Sunday, May 24, 2020

Back to Work on the 28th; Finished Watching the Last Dance; Barriers; Not Wearing a Mask; What I'm Going to Miss about the Lockout?; Not in the Doghouse, Hopefully;


  • Back to work on the 28th, I am. But it will be a whimper. I can't see myself being overwhelmed with classes to start, and on the day I go to work, I will be the lone foreigner on the premises. So, no grand exchanges of experiences. This is probably just as well. I don't have much to say for myself.

  • Tony & I finished watching the Last Dance documentary series about the 1990s Michael Jordan lead Chicago Bulls. It was an interesting series but I could tell it was doing some narrative constructing. If another documentary had done a series about the dynasty, it would have focused on different aspects of the story. The best thing about watching the series was how Tony impressed me with his knowledge of basketball history. When the Bulls were down by three points in the last minute of the decisive sixth game of the 1998 final, as was being shown in the documentary, Tony told me what had happened so that Jordan could get the game winning shot. What didn't impress me was Obama's appearance in the final episode and what he had to say about Jordan's legacy. What Obama said was like what he said earlier in the series: just utter pablum. It was along the gist of Jordan did a great thing for the advancement of black people. To which I could only respond Huh? In the construction of a narrative, the observer should be aware of things that are left out. In this documentary series, I found it interesting that the documentary makers obviously wanted Obama to seem to be part of the Chicago scene in the 90s, but they didn't actually say what Obama was doing in Chicago in the 90s.

  • More barriers in the area. Because of the lockdown, there are more barriers in the area to free movement. In the complex, that containeth Compound Kaulins (see previous entry for explanation of this new terminology), one of two car entrance gate has been closed. At my wife's office building, an entrance linking her office building and an underground parking lot has been closed. At the local Sports Center and Football Ground, gates through which people could walk onto the grounds were closed. (On the ground as well, they inexplicably put barriers to stairways.) But the most interesting case of barrier erection I have seen has taken place on a stretch of road that runs in front of my wife's office building. On one side of this road is my wife's office building, a shopping mall and a complex containing banks. On the other side of the road is a government canteen, a public square, a library, another office building and another shopping complex. The road is about six lanes wide and in the center is a wide boulevard that requires extensive landscaping maintenance, and it is about a kilometer long. There are about four places where pedestrians can cross on this stretch of road. The problem is that these crossings are not well situated, and so there are four or five other places where pedestrians do cross instead. They wear paths into the grounds that disfigure the boulevard landscaping. So, to try to get people to only use the designated crossings, the authorities tried a campaign of fining people who were using the informal crossings. From what I could see, once the campaign stopped, people went back to using the undesignated crossings. So, what the authorities have done, is refurbish the boulevards and put fences on them. (I shall publish a photo of this, when I take one, in my photoblog.) You have to wonder about the idiocy of planners when they try to design paths for pedestrians. How often have I seen paths worn into the ground because the planners never anticipated people would want to get to a place more directly.
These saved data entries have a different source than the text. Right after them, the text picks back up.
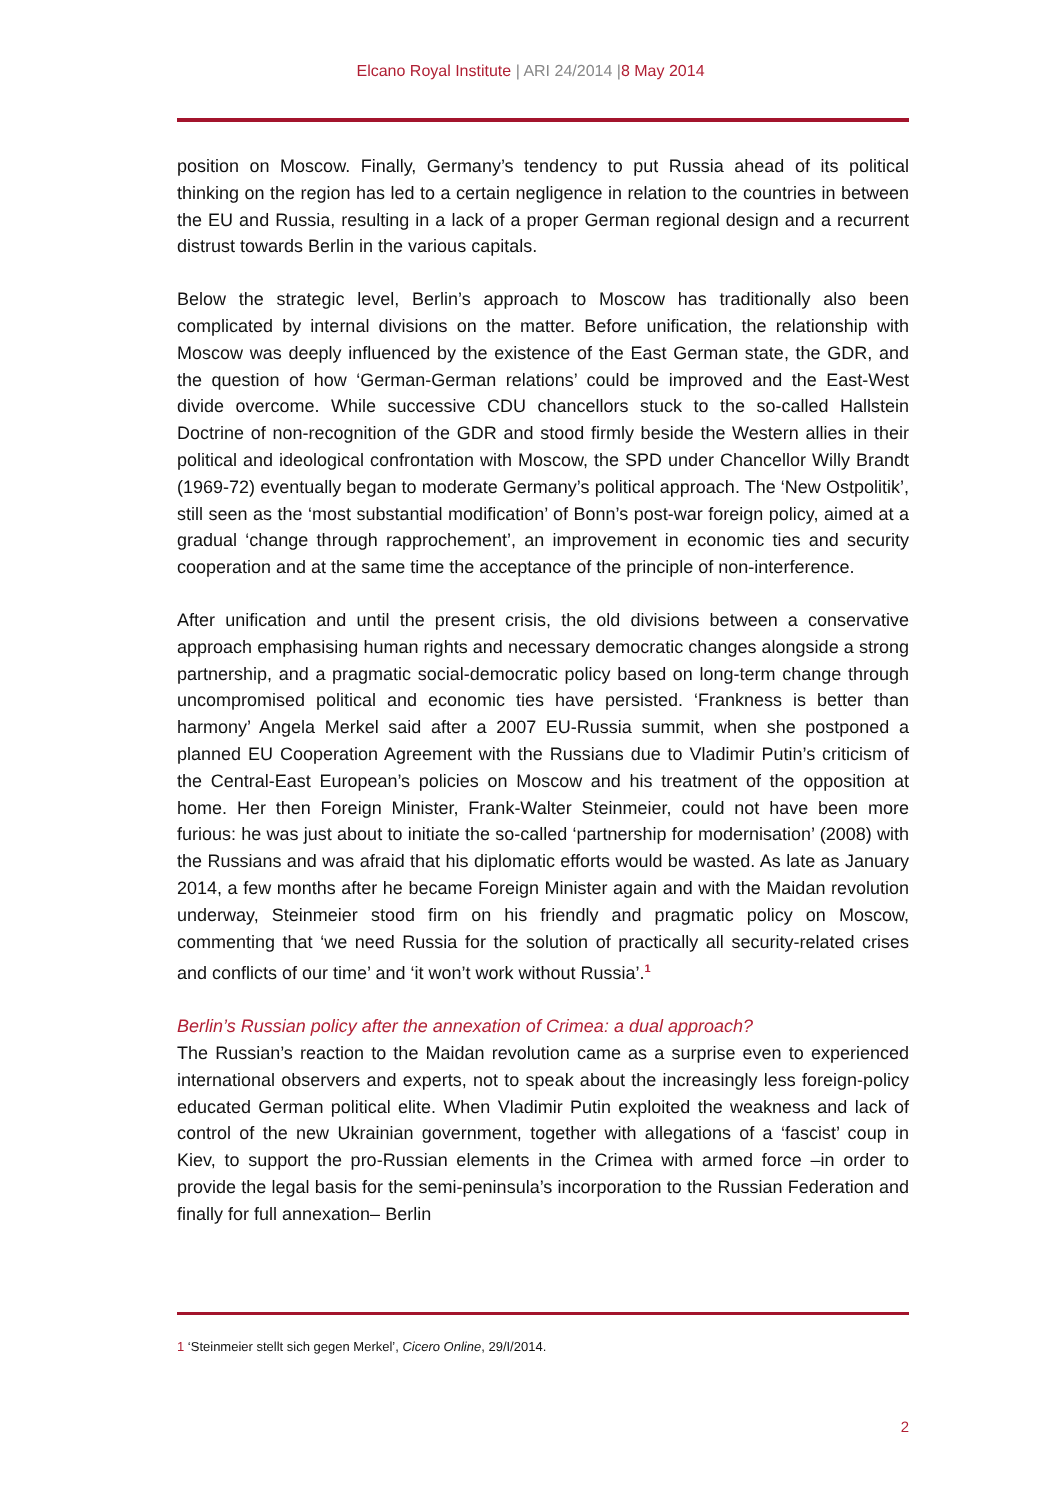Elcano Royal Institute | ARI 24/2014 |8 May 2014
position on Moscow. Finally, Germany’s tendency to put Russia ahead of its political thinking on the region has led to a certain negligence in relation to the countries in between the EU and Russia, resulting in a lack of a proper German regional design and a recurrent distrust towards Berlin in the various capitals.
Below the strategic level, Berlin’s approach to Moscow has traditionally also been complicated by internal divisions on the matter. Before unification, the relationship with Moscow was deeply influenced by the existence of the East German state, the GDR, and the question of how ‘German-German relations’ could be improved and the East-West divide overcome. While successive CDU chancellors stuck to the so-called Hallstein Doctrine of non-recognition of the GDR and stood firmly beside the Western allies in their political and ideological confrontation with Moscow, the SPD under Chancellor Willy Brandt (1969-72) eventually began to moderate Germany’s political approach. The ‘New Ostpolitik’, still seen as the ‘most substantial modification’ of Bonn’s post-war foreign policy, aimed at a gradual ‘change through rapprochement’, an improvement in economic ties and security cooperation and at the same time the acceptance of the principle of non-interference.
After unification and until the present crisis, the old divisions between a conservative approach emphasising human rights and necessary democratic changes alongside a strong partnership, and a pragmatic social-democratic policy based on long-term change through uncompromised political and economic ties have persisted. ‘Frankness is better than harmony’ Angela Merkel said after a 2007 EU-Russia summit, when she postponed a planned EU Cooperation Agreement with the Russians due to Vladimir Putin’s criticism of the Central-East European’s policies on Moscow and his treatment of the opposition at home. Her then Foreign Minister, Frank-Walter Steinmeier, could not have been more furious: he was just about to initiate the so-called ‘partnership for modernisation’ (2008) with the Russians and was afraid that his diplomatic efforts would be wasted. As late as January 2014, a few months after he became Foreign Minister again and with the Maidan revolution underway, Steinmeier stood firm on his friendly and pragmatic policy on Moscow, commenting that ‘we need Russia for the solution of practically all security-related crises and conflicts of our time’ and ‘it won’t work without Russia’.<sup>1</sup>
Berlin’s Russian policy after the annexation of Crimea: a dual approach?
The Russian’s reaction to the Maidan revolution came as a surprise even to experienced international observers and experts, not to speak about the increasingly less foreign-policy educated German political elite. When Vladimir Putin exploited the weakness and lack of control of the new Ukrainian government, together with allegations of a ‘fascist’ coup in Kiev, to support the pro-Russian elements in the Crimea with armed force –in order to provide the legal basis for the semi-peninsula’s incorporation to the Russian Federation and finally for full annexation– Berlin
1 ‘Steinmeier stellt sich gegen Merkel’, Cicero Online, 29/I/2014.
2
  • I am not wearing a mask. I said this in my last entry but I want to say it again. I am against the spirit of the idiots of this time. (Written in an urge to say something even though I really didn't have anything to say.)

  • Even the most stupid and evil things, like this lockdown, can have their good points. For example, one good thing about Stalin's great terror was that it killed a lot of the people who were responsible for the Bolshevik rise to power. That revolutions eat their own is a good thing. What I am going to miss about this lockdown is the not having to see people who I hadn't missed seeing during the lockdown.

  • Hopefully, this weekend doesn't result in me being in another doghouse on account of my wife Jenny getting mad at me for something that she decided she wanted to be angry about.